Search online to find lawyers in your area who handle wills and estates. Online ads often contain more detailed information than phone book ads. Still, a call to the lawyer's office is an important step in finding someone you trust. Even the way the secretary responds to your phone call will reveal a lot about the lawyer you are considering to hire.
Local and state bar associations also maintain lists of lawyers experienced in various areas of law. Some even have lawyer referral services, a useful service for clients who need legal assistance but do not know where to turn. Many bar associations offer these legal references free of charge.
What to do After Finding a Lawyer
After making an appointment to see the lawyer, create a detailed list of the changes you wish to make in your Last Will and Testament.
Depending on how complicated the changes are, the lawyer might advise you that what you really need is an entirely new Last Will and Testament document. If the changes are minor, the attorney will advise you about creating a Codicil to the existing document. A codicil is a legal document that allows a testator (a person who dies with a valid Will) to make minor changes to their existing Will so that an entirely new Last Will and Testament does not need to be created.
The codicil must be drawn up as formally as the original Will. Be sure the codicil makes a reference to the date the original Will was signed and includes clear language describing the minor changes the codicil makes to the original Will.
In most states, it is necessary to bring at least one witness with you when the Codicil (or original Will) is signed. This witness should be at least the age of majority in your state, which is usually 18 years old. They also can not have any personal interest in the Will. That means the witness can not be someone who will inherit money or property from the Will or codicil.
It is generally a good idea to leave the original will and codicil with your lawyer for safekeeping, although you might want to keep a copy for your records. Law offices with estate planning lawyers usually maintain fire-proof safes to protect these important and irreplaceable documents.
Changing a Will Without a Lawyer
If the original Will is in your possession, you can draw up your own codicil.
Type the changes you wish to make to the Will.
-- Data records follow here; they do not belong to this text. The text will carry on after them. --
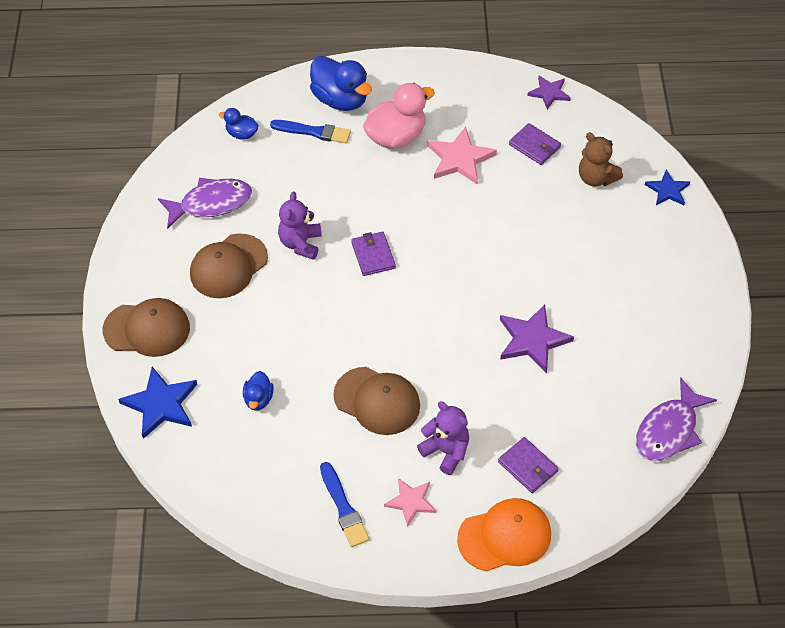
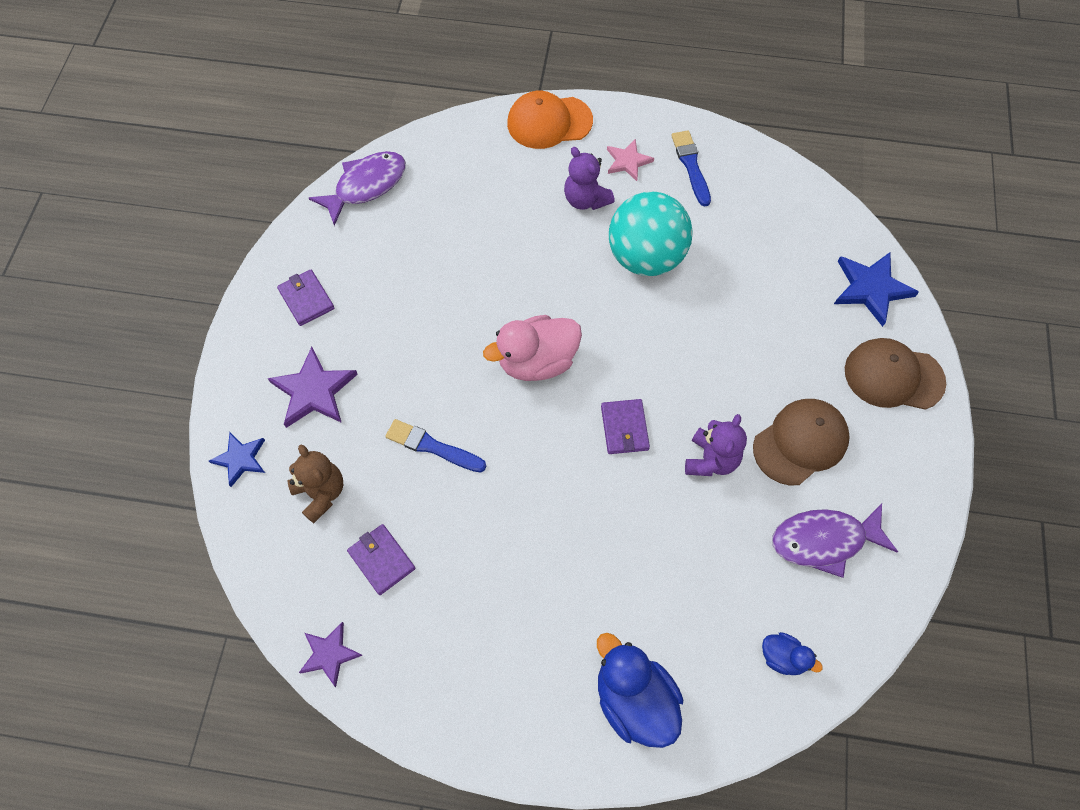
camera: 170 degrees left, 10 degrees up
(258, 399) = (768, 278): blue duck -> none
(313, 132) = (679, 642): blue brush -> blue brush (432, 447)
(377, 401) = (645, 257): brown cap -> turquoise ball
(396, 137) = (565, 611): pink duck -> pink duck (537, 361)
(460, 158) = (486, 556): pink star -> none
(528, 467) = (511, 174): purple wallet -> purple wallet (306, 299)
(532, 340) = (468, 295): purple star -> purple star (313, 391)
Run spell check to ensure the text is clear and concise. There should be no ambiguities as to what your intentions are to prevent family feuds after you die.
Secure the necessary number of witnesses according to the laws of your state.
Sign and date the document in front of the witnesses.
Have the witnesses also sign and date the document, and include their addresses and other pertinent contact information required of witnesses in your state. If these witnesses cannot be located upon your death, but their presence is required by a Probate Court, the Probate Court could rule their signatures invalid. If their signatures are ruled invalid, the Will or codicil could then also be ruled void. If that happens, instead of dying testate and your assets distributed according to your stated wishes, state laws take over and your assets get distributed according to your state's laws.